Weisberg, H. I., Hayden, V. C., & Pontes, V. P. (2009). Selection criteria and generalizability within the counterfactual framework: Explaining the paradox of antidepressant-induced suicidality? Clinical Trials (London, England), 6(2), 109–118.

  • BACKGROUND: Although the superior internal validity of the randomized clinical trial (RCT) is invaluable to establish causality, generalizability is far from guaranteed. In particular, strict selection criteria intended to maximize treatment efficacy and safety can impair external validity. This problem is widely acknowledged in principle but sometimes ignored in practice, with considerable consequences for treatment options.
  • PURPOSE: We demonstrate how selection of patients for an RCT can bias the results when the treatment effect varies across individuals. Indeed, not only the magnitude, but even the direction of the causal effect found in an RCT can differ from the causal effect in the target population.
  • METHODS: A counterfactual model is developed to represent the selection process explicitly. This simple extension of the standard counterfactual model is used to explore the implications of restrictive exclusion criteria intended to eliminate high-risk individuals. The counterintuitive findings of a recent FDA meta-analysis of suicidality in pediatric populations treated with antidepressant medications are interpreted in the light of this counterfactual model.
  • RESULTS: When the causal effect of an intervention can vary across individuals, the potential for selection bias (in the sense of a threat to external validity) can be serious.
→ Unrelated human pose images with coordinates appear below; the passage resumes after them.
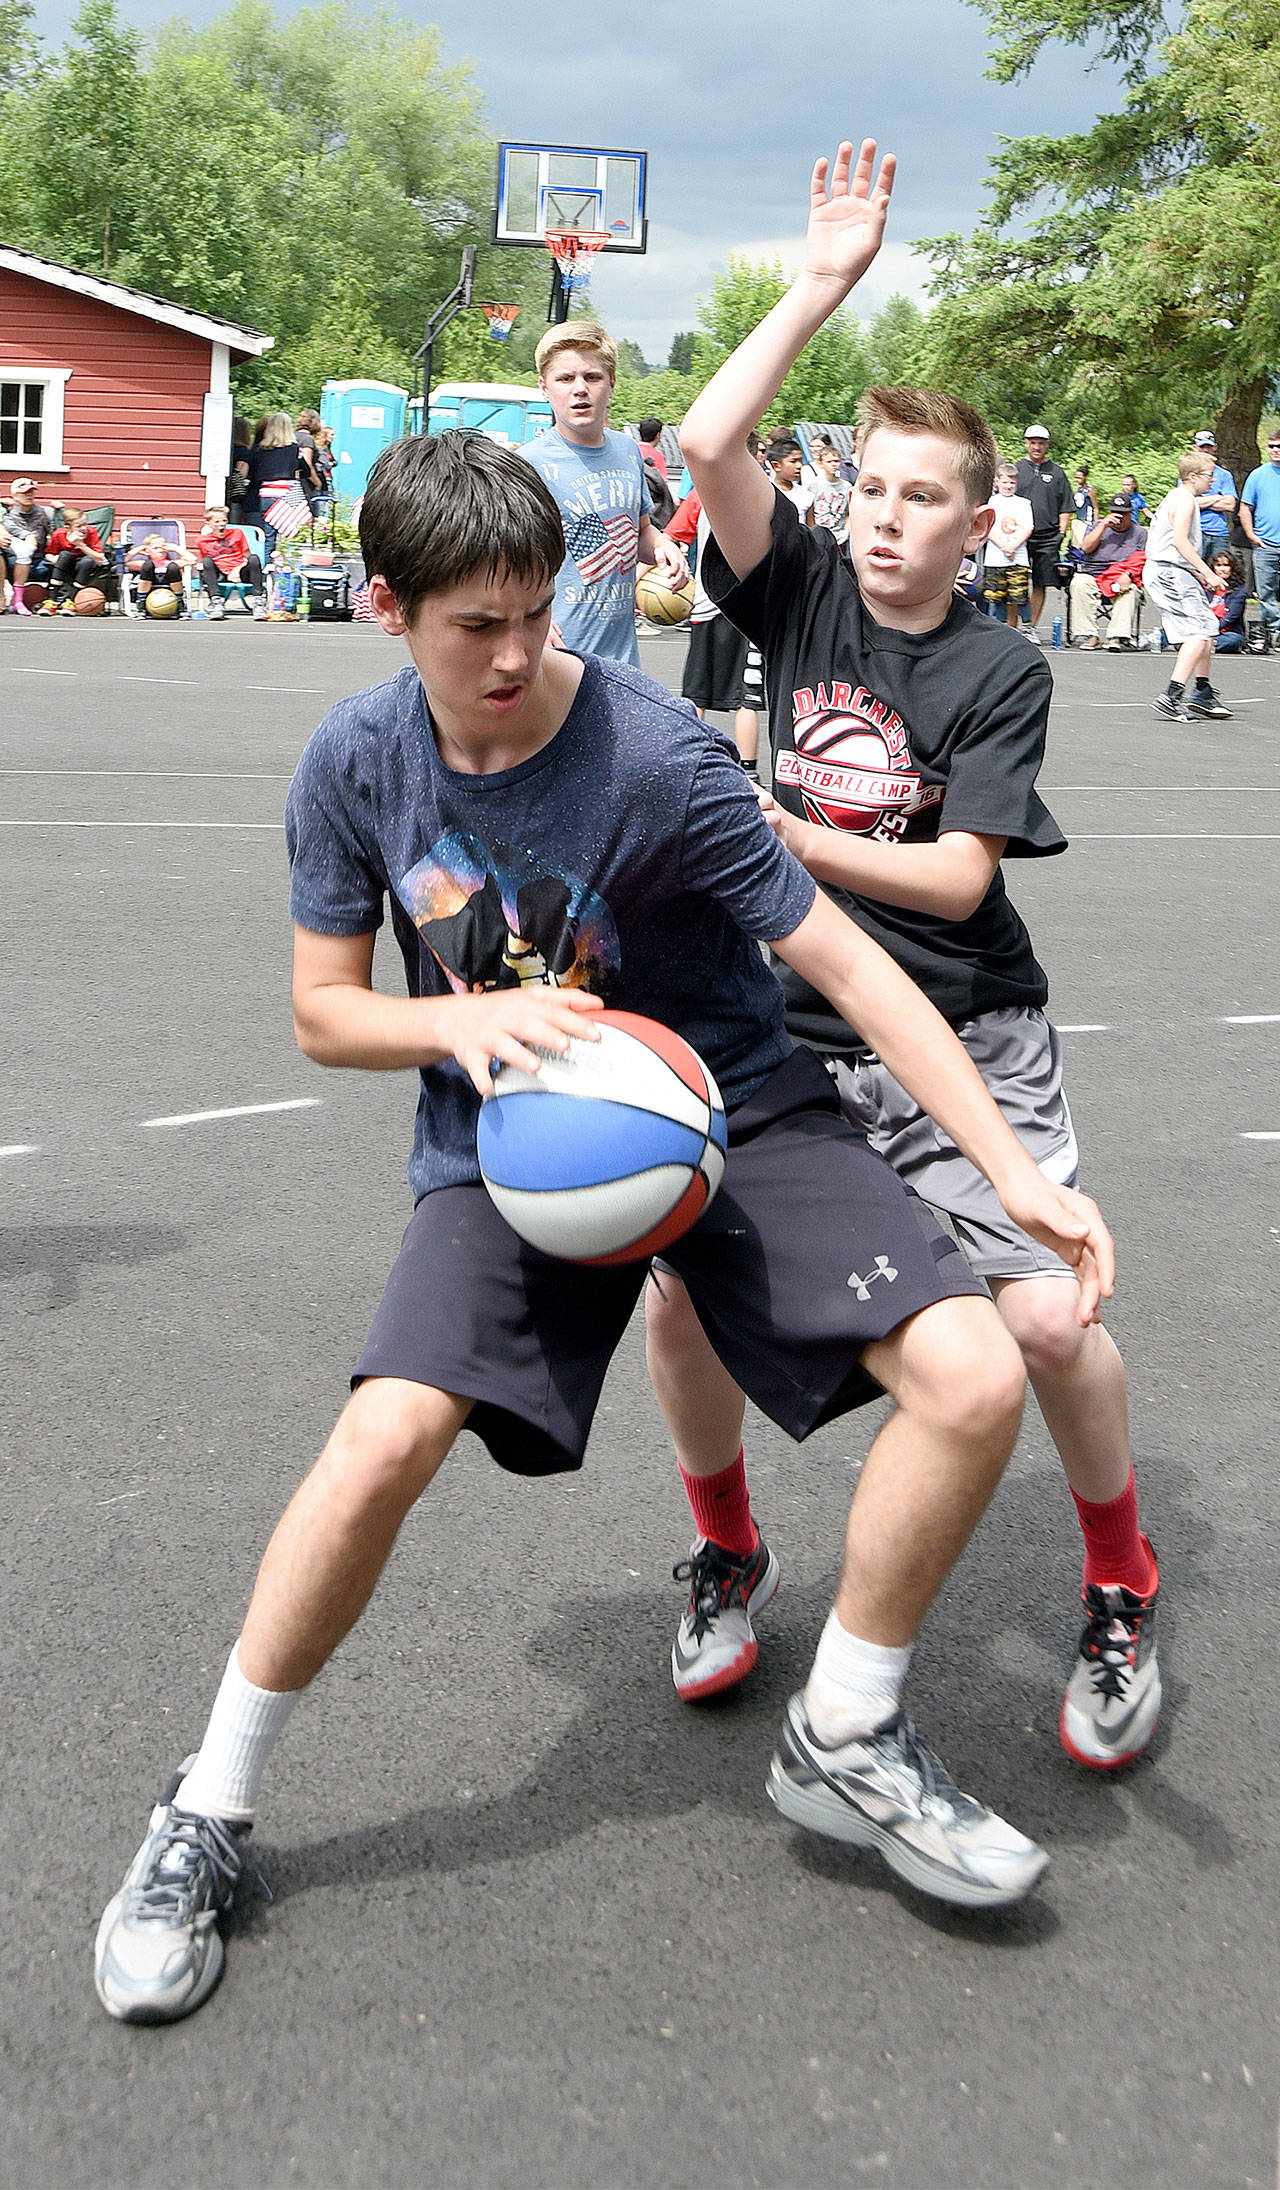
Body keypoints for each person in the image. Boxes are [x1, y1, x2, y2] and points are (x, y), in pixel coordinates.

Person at [92, 422, 1115, 2027]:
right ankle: (205, 1806)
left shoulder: (653, 753)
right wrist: (457, 1031)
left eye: (535, 614)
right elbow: (321, 1013)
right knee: (382, 1438)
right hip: (514, 1142)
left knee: (978, 1372)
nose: (515, 655)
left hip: (734, 1098)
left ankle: (846, 1725)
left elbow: (848, 965)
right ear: (385, 609)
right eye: (473, 627)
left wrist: (1016, 1170)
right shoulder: (357, 764)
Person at [647, 138, 1157, 1808]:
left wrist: (778, 826)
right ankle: (727, 1551)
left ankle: (1120, 1581)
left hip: (968, 1029)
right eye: (868, 487)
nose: (885, 519)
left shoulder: (1002, 670)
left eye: (922, 495)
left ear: (978, 517)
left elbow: (950, 874)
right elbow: (707, 442)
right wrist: (821, 283)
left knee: (1048, 1320)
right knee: (679, 1285)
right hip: (798, 1025)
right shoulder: (794, 590)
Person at [523, 321, 688, 666]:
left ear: (611, 383)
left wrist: (663, 547)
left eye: (592, 377)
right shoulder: (528, 465)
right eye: (565, 379)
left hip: (622, 659)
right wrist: (526, 616)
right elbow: (503, 562)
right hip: (556, 654)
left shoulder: (628, 451)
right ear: (543, 387)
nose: (579, 389)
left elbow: (640, 530)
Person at [670, 450, 760, 779]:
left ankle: (694, 766)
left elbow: (674, 537)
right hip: (744, 607)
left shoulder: (701, 494)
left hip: (719, 605)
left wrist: (675, 563)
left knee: (699, 692)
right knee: (743, 696)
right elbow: (674, 537)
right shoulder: (761, 491)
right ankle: (748, 772)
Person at [1143, 453, 1232, 719]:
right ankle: (1171, 696)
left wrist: (1196, 572)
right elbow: (1180, 542)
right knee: (1198, 632)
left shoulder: (1181, 498)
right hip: (1169, 572)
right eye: (1209, 475)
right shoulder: (1184, 501)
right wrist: (1209, 572)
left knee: (1207, 627)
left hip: (1176, 571)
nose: (1213, 480)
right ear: (1193, 476)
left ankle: (1202, 691)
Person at [1068, 492, 1148, 649]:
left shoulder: (1140, 533)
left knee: (1130, 590)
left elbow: (1142, 560)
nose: (1118, 518)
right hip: (1092, 572)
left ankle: (1115, 636)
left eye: (1123, 514)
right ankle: (1090, 634)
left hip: (1121, 574)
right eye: (1114, 513)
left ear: (1130, 513)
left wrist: (1128, 575)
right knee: (1079, 583)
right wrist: (1103, 526)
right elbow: (1085, 548)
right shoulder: (1098, 526)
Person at [1015, 425, 1072, 633]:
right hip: (1018, 537)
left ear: (1047, 445)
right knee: (1015, 583)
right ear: (1026, 444)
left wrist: (1061, 534)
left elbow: (1066, 507)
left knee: (1040, 583)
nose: (1037, 447)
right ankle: (1011, 628)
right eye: (1033, 443)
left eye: (1041, 443)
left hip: (1048, 537)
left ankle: (1031, 627)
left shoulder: (1057, 473)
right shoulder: (1016, 469)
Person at [246, 413, 311, 560]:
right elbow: (306, 471)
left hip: (266, 493)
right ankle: (285, 570)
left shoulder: (259, 449)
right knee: (290, 533)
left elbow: (252, 474)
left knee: (268, 535)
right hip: (287, 493)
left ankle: (265, 569)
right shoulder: (294, 449)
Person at [1239, 428, 1280, 654]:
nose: (1275, 450)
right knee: (1265, 592)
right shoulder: (1258, 474)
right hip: (1266, 545)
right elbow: (1245, 507)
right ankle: (1273, 633)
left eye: (1279, 446)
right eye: (1272, 446)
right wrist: (1252, 535)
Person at [981, 458, 1034, 633]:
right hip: (995, 558)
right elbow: (985, 527)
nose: (1008, 485)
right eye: (1005, 482)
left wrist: (1013, 547)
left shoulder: (1023, 503)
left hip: (1018, 557)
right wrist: (1003, 545)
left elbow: (1028, 527)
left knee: (1018, 597)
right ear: (997, 482)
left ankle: (1021, 628)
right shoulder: (990, 502)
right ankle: (995, 630)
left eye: (1012, 482)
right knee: (995, 597)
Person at [195, 506, 267, 621]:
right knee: (206, 561)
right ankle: (216, 602)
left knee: (254, 558)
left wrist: (236, 569)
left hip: (240, 571)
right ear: (208, 523)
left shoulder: (237, 533)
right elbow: (208, 565)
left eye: (224, 521)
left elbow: (247, 556)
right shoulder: (202, 541)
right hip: (220, 574)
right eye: (217, 521)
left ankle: (258, 601)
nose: (221, 524)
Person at [0, 477, 53, 612]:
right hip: (15, 559)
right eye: (24, 493)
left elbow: (56, 532)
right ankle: (17, 600)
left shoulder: (46, 512)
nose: (29, 495)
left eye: (31, 492)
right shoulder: (8, 515)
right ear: (15, 496)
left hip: (41, 558)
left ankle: (55, 600)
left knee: (62, 560)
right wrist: (28, 536)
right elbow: (12, 529)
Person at [45, 508, 108, 612]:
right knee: (64, 555)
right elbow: (49, 553)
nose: (83, 528)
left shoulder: (91, 532)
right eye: (78, 526)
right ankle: (51, 601)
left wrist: (80, 545)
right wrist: (55, 559)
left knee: (88, 560)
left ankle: (71, 601)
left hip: (83, 566)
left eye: (85, 524)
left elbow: (99, 558)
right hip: (65, 565)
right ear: (68, 527)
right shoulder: (59, 534)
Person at [1189, 430, 1237, 556]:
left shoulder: (1224, 475)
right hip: (1195, 531)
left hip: (1219, 533)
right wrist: (1217, 497)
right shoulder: (1189, 473)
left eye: (1208, 446)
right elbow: (1189, 502)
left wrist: (1201, 500)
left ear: (1215, 447)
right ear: (1195, 448)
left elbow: (1230, 505)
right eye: (1202, 447)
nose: (1205, 450)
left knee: (1221, 572)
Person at [126, 531, 191, 610]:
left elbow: (193, 560)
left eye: (163, 547)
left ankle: (179, 601)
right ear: (147, 550)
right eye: (156, 548)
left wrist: (176, 548)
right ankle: (141, 601)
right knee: (148, 565)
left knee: (173, 567)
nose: (161, 550)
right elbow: (125, 562)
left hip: (170, 589)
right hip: (149, 588)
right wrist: (139, 549)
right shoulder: (143, 563)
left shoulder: (172, 562)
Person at [809, 438, 853, 545]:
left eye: (836, 461)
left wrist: (846, 532)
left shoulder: (846, 486)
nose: (833, 464)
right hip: (820, 536)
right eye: (829, 462)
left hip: (840, 536)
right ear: (821, 464)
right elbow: (810, 513)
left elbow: (849, 512)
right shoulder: (814, 485)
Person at [1208, 549, 1247, 654]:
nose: (1222, 569)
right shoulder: (1205, 588)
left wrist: (1210, 630)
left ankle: (1198, 646)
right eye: (1218, 565)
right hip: (1202, 628)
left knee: (1234, 640)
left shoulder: (1238, 591)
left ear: (1232, 568)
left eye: (1226, 565)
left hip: (1225, 632)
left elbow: (1230, 617)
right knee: (1170, 631)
In particular, we demonstrate that the stricter the inclusion/exclusion criteria the greater the potential inflation of relative risk. A critical factor in determining bias is the extent to which individuals with differing types of causal effects can be distinguished prior to sampling. Furthermore, we propose methods that can sometimes be useful to identify the existence of bias in an actual study. When applied to the FDA meta-analysis of pediatric suicidality in RCTs of modern antidepressant medications, these methods suggest that the elevated risk observed may be an artifact of selection bias.
  • LIMITATIONS: Real-life scenarios are generally more complex than the counterfactual model presented here. Future modeling efforts are needed to refine and extend our approach.
  • CONCLUSIONS: When variation of treatment effects across individuals is plausible, lack of generalizability should be a serious concern. Therefore, external validity of RCTs needs to be carefully considered in the design of an RCT and the interpretation of its results, especially when the study can influence regulatory decisions about drug safety. RCTs should not automatically be considered definitive, especially when their results conflict with those of observational studies. Whenever possible, empirical evidence of bias resulting from sample selection should be obtained and taken into account.